UK house builders have been very much in the firing line given the recent slowdown in house prices and despite the well documented shortage of housing, and haven’t probably performed as well as they might since the 2016 Brexit referendum, largely due to a weaker housing market in the last 12 months.
The performance in Persimmon (LON:PSN) share price in recent months is a classic case in point. The company has been in the headlines for all the wrong reasons due to controversy over its CEO’s pay packet, which ended in his departure at the end of last year, with the shares down over 25% in the last year.

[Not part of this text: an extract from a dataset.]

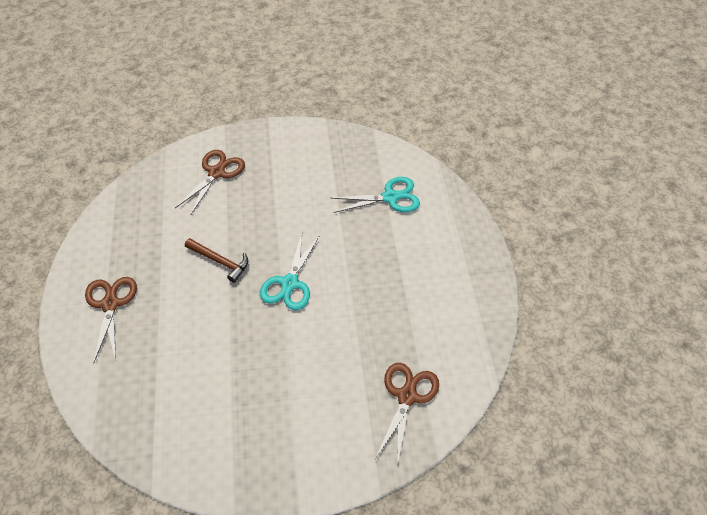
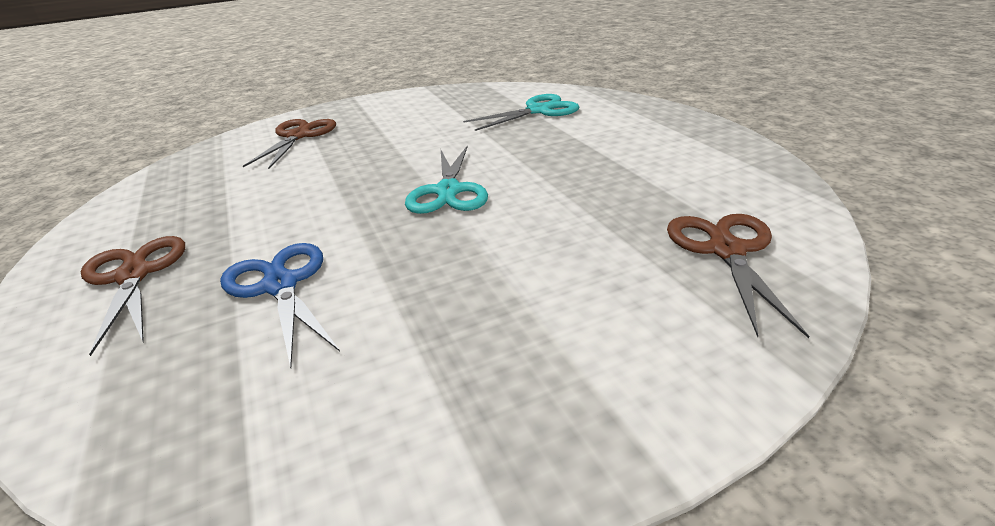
camera: 15 degrees left, 20 degrees down
brown hammer [185,238,248,283] -> none
none -> blue scissors [220,243,340,368]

Today’s first half trading update from Persimmon bears out this slowdown, with total revenues declining from the same period last year. A decline of 5.6% to £1.65bn from £1.74bn would appear to be as a result lower completion rates of 7,584 new homes, even though average selling prices were slightly higher. Expectations for operating margins for the full year are expected to be in the region of 30.8%
In further signs of a slightly softer housing market forward sales are also below the levels from 12 months ago, down by 3.5% to £1.62bn.
This weakness already looks to be reflected in the share price with the shares trading broadly flat as the market opens.
As retailers go Associated British Foods (LON:ABF) has the luxury of having diversity across its business model, with the owner of Primark, as well as the company behind brands like Twinings tea and Ovaltine, having another decent quarter as it updates the market on the 40 weeks ending 22nd June, with the shares slipping modestly in early trade.
Across the whole business, group revenues are reported to be 3% ahead of the same period last year, though once again the sugar business has acted as a modest drag, due to weaker sugar prices.
In the retail space Primark saw sales growth in the UK rise 4% though much of this was achieved as a result of increased selling space, as comparable sales fell back slightly. After a weak performance in May, trading activity has picked up in June, with new stores doing particularly well.
The US operation has also seen margins improve from 9.8% to 11.7% for the first half of the year as the company continued to grow its business there.
Early movers have seen International Consolidated Airlines Group (LON:ICAG), and Coca Cola HBC (LON:CCH) both drop sharply lower as they trade ex-dividend.
On the currencies front it’s been a fairly subdued 24 hours, with the US dollar holding on to most of its recent gains, while oil prices have come under pressure once more after yesterday’s inventory data showed a much weaker draw than expected in terms of US consumption.
With US driving season in full swing the lower demand from US consumers has raised concerns that the US economy could well be slowing slightly more than expected.